At that point cash (currency) is king - it becomes way overvalued relative to the value of assets. (you can buy a house for $50K when it used to cost $200K)
At this point the banks are usually at or near insolvency, so they are in no position to make loans, and increase the amount of money in circulation.
The only entity that is capable of making loans is the Fed, through recapitalizing the banks by QE. So, given our current financial framework (fractional banking, fiat money, etc.) the Fed is actually doing the right thing. Without it’s intervention we would be in a much deeper depression. (Again, THAT’S GIVEN OUR CURRENT FINANCIAL FRAMEWORK. Whether or not this framework is good or bad, that’s a separate issue.) So I’m not that keen on piling on Bernanke - he’s got to deal with the framework he’s got, and given that, I don’t think he’s doing a bad job. I do believe though that once things have restabilized, it would be in our interest to revisit the whole framework (the Fed, fractional banking, gold, etc). But that takes political will - something in short supply.
What the fed has done, however has proven to not have worked too well. Most of the QE money that the banks got has ended up back in the Fed as excess reserves. In other words, the banks haven’t lent that money. (At one point I thought a better solution would have been to give the QE money directly to the people that had lost asset value (rather than the banks). But the moral hazard that would have created would have been immense.)
The question then is why aren’t the banks lending? I believe a key contributing factor has been that regulators have gone from one extreme to another. Whereas five or six years ago all you had to do is fog a mirror to get a loan, today you have to walk on water (although there’s been some relaxation lately). So even though you might have a ton of money to lend (and the banks actually do), the rules are such that few people or entities “qualify”.

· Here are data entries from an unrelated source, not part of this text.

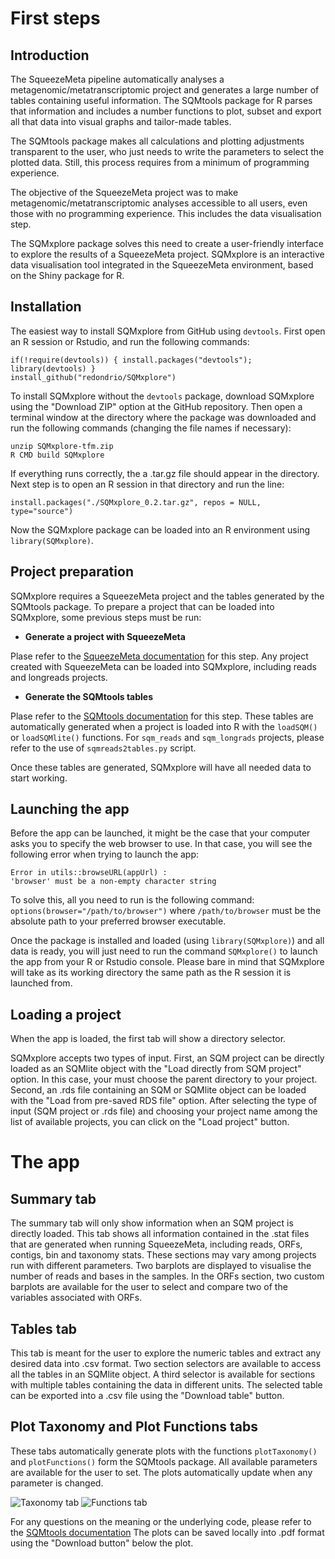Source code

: # First steps

## Introduction

The SqueezeMeta pipeline automatically analyses a metagenomic/metatranscriptomic project and generates a large number of tables containing useful information. The SQMtools package for R parses that information and includes a number functions to plot, subset and export all that data into visual graphs and tailor-made tables.

The SQMtools package makes all calculations and plotting adjustments transparent to the user, who just needs to write the parameters to select the plotted data. Still, this process requires from a minimum of programming experience.

The objective of the SqueezeMeta project was to make metagenomic/metatranscriptomic analyses accessible to all users, even those with no programming experience. This includes the data visualisation step.

The SQMxplore package solves this need to create a user-friendly interface to explore the results of a SqueezeMeta project. SQMxplore is an interactive data visualisation tool integrated in the SqueezeMeta environment, based on the Shiny package for R.

## Installation

The easiest way to install SQMxplore from GitHub using `devtools`. First open an R session or Rstudio, and run the following commands:
```
if(!require(devtools)) { install.packages("devtools"); library(devtools) }
install_github("redondrio/SQMxplore")
```

To install SQMxplore without the `devtools` package, download SQMxplore using the "Download ZIP" option at the GitHub repository.
Then open a terminal window at the directory where the package was downloaded and run the following commands (changing the file names if necessary):
```
unzip SQMxplore-tfm.zip
R CMD build SQMxplore
```
If everything runs correctly, the a .tar.gz file should appear in the directory.
Next step is to open an R session in that directory and run the line:
```
install.packages("./SQMxplore_0.2.tar.gz", repos = NULL, type="source")
```

Now the SQMxplore package can be loaded into an R environment using `library(SQMxplore)`.

## Project preparation

SQMxplore requires a SqueezeMeta project and the tables generated by the SQMtools package.
To prepare a project that can be loaded into SQMxplore, some previous steps must be run:

* **Generate a project with SqueezeMeta**

Plase refer to the [SqueezeMeta documentation](https://github.com/jtamames/SqueezeMeta "SqueezeMeta documentation") for this step. Any project created with SqueezeMeta can be loaded into SQMxplore, including reads and longreads projects.

* **Generate the SQMtools tables**

Plase refer to the [SQMtools documentation](https://github.com/jtamames/SqueezeMeta/wiki/Using-R-to-analyze-your-SQM-results "SQMtools documentation") for this step. These tables are automatically generated when a project is loaded into R with the `loadSQM()` or `loadSQMlite()` functions. For `sqm_reads` and `sqm_longrads` projects, please refer to the use of `sqmreads2tables.py` script.

Once these tables are generated, SQMxplore will have all needed data to start working.

## Launching the app

Before the app can be launched, it might be the case that your computer asks you to specify the web browser to use. In that case, you will see the following error when trying to launch the app:
```
Error in utils::browseURL(appUrl) :
'browser' must be a non-empty character string
```

To solve this, all you need to run is the following command:
`options(browser="/path/to/browser")`
where `/path/to/browser` must be the absolute path to your preferred browser executable.

Once the package is installed and loaded (using `library(SQMxplore)`) and all data is ready, you will just need to run the command `SQMxplore()` to launch the app from your R or Rstudio console. Please bare in mind that SQMxplore will take as its working directory the same path as the R session it is launched from.

## Loading a project

When the app is loaded, the first tab will show a directory selector.

SQMxplore accepts two types of input. First, an SQM project can be directly loaded as an SQMlite object with the "Load directly from SQM project" option. In this case, your must choose the parent directory to your project.
Second, an .rds file containing an SQM or SQMlite object can be loaded with the "Load from pre-saved RDS file" option.
After selecting the type of input (SQM project or .rds file) and choosing your project name among the list of available projects, you can click on the "Load project" button.

# The app
## Summary tab
The summary tab will only show information when an SQM project is directly loaded.
This tab shows all information contained in the .stat files that are generated when running SqueezeMeta, including reads, ORFs, contigs, bin and taxonomy stats. These sections may vary among projects run with different parameters.
Two barplots are displayed to visualise the number of reads and bases in the samples. In the ORFs section, two custom barplots are available for the user to select and compare two of the variables associated with ORFs.

## Tables tab
This tab is meant for the user to explore the numeric tables and extract any desired data into .csv format.
Two section selectors are available to access all the tables in an SQMlite object. A third selector is available for sections with multiple tables containing the data in different units.
The selected table can be exported into a .csv file using the "Download table" button.

## Plot Taxonomy and Plot Functions tabs
These tabs automatically generate plots with the functions `plotTaxonomy()` and `plotFunctions()` form the SQMtools package.
All available parameters are available for the user to set. The plots automatically update when any parameter is changed.

![Taxonomy tab](https://github.com/redondrio/SQMxplore/blob/master/data/.SQMx_tax_tab.png "Taxonomy tab")
![Functions tab](https://github.com/redondrio/SQMxplore/blob/master/data/.SQMx_fun_tab.png "Functions tab")

For any questions on the meaning or the underlying code, please refer to the [SQMtools documentation](https://github.com/jtamames/SqueezeMeta/wiki/Using-R-to-analyze-your-SQM-results "SQMtools documentation")
The plots can be saved locally into .pdf format using the "Download button" below the plot.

I believe another factor holding down the demand for loans is the demonization of businesses and success by the Obama administration. Given their war on profits, hostile regulations by the thousands, and unending uncertainties, who in their right mind is going to risk his time and money in such a business climate?
So to make your poker game more like the real economy you have to add a few of these details.
Just call it counterfeiting. That’s easy enough to understand.
A good thing about gold as currency is its density, which outs schemes like that. Kings used to water down the precious metal, along with what we call “coin clipping,” which us exactly what it sounds like. No matter, though. They simply decreed that you accept it at previous value. Isn’t it great how manmade law can trump economic law by fiat?
But the federal government is too big to fail.
I have found that when attempting communication with a liberal I need to use the KISS principle (Keep It Simple Stupid). When they hear a term like “fractional banking” their eyes glaze over.